▶ PROBLÈMES ET EXERCICES:
1. Dans le paragraphe du texte qui commence par « Votre gouvernement reconnaît », relevez toutes les formes verbales conjuguées dont le sujet est « nous ».
2. Citez le passage du texte compris entre « 10 juin 2021 » et « transmis cette semaine. », ces deux segments inclus.

▶ TEXTE À LIRE:
10 juin 2021
Afin de discuter de solutions à long terme à la crise du logement et pour signaler leur inquiétude face à des réponses s’appuyant sur des logiques de recours au secteur privé à but lucratif, les princiaux acteurs du développement du logement social et communautaire au Québec demandent une rencontre avec la ministre responsable de l’Habitation, Andrée Laforest. Nous reproduisons ici la lettre qu’ils lui ont transmis cette semaine.
—
Madame la ministre,
Votre gouvernement reconnaît l’importance de la pénurie actuelle en logements abordables. Ce sujet a d’ailleurs fait l’objet de nombreuses interventions de votre part ces dernières semaines, notamment pour annoncer la concrétisation de projets visant à augmenter l’offre de logements dans la grande région de Montréal, mais aussi dans le reste du Québec. Nous saluons votre travail. Dans le contexte où vous avez annoncé des modifications imminentes au programme AccèsLogis et que votre gouvernement réfléchit aux meilleurs moyens de favoriser l’abordabilité des logements, dont les aides directes à la personne, nous vous adressons aujourd’hui cette lettre. L’économie sociale joue un rôle névralgique dans le développement et la gestion d’immeubles à logements abordables et nous souhaitons contribuer à votre réflexion en vous suggérant quelques pistes de solutions. Ensemble, les partenaires de l’immobilier collectif, nous sommes en mesure de relever le défi de la pénurie de logements sociaux et abordables.

▶ DONNÉES PRÉSENTÉES:
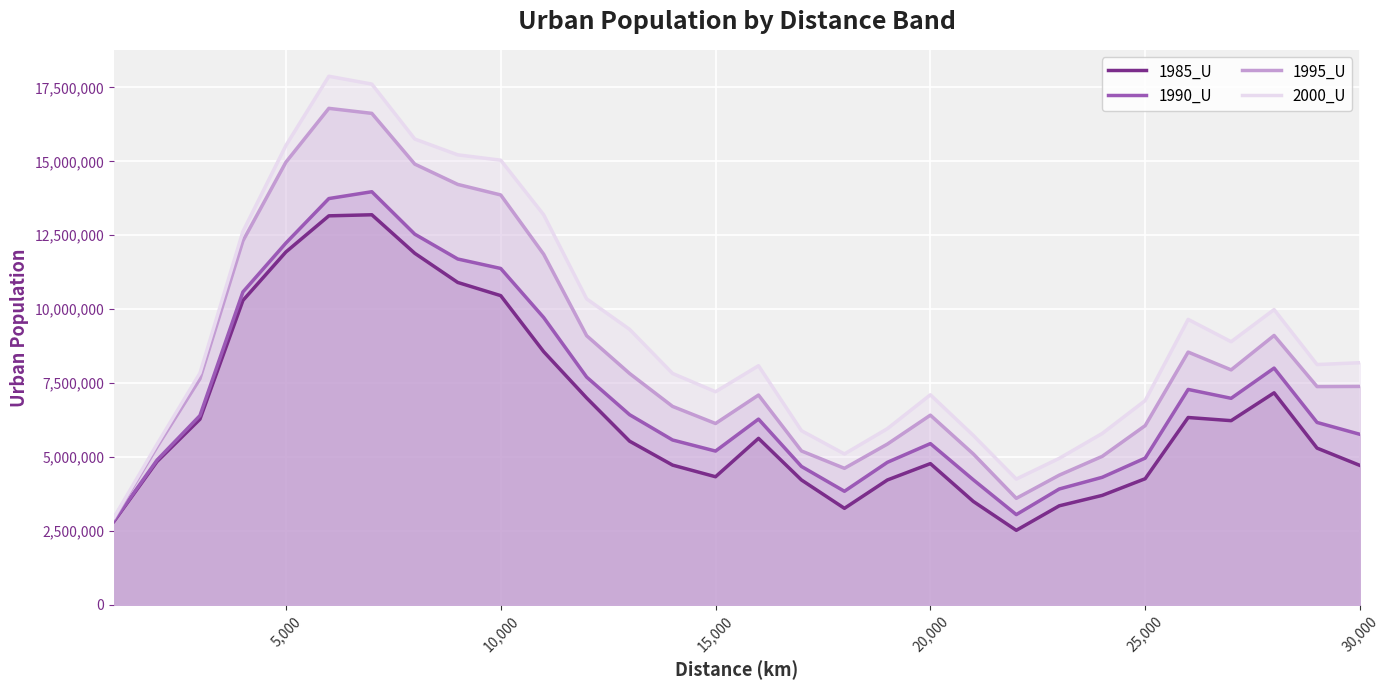

True or false: 1990_U and 1985_U intersect in this chart.

False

▶ LISTE DES RÉPONSES:
1. saluons, adressons, souhaitons, sommes

2.
10 juin 2021
Afin de discuter de solutions à long terme à la crise du logement et pour signaler leur inquiétude face à des réponses s’appuyant sur des logiques de recours au secteur privé à but lucratif, les princiaux acteurs du développement du logement social et communautaire au Québec demandent une rencontre avec la ministre responsable de l’Habitation, Andrée Laforest. Nous reproduisons ici la lettre qu’ils lui ont transmis cette semaine.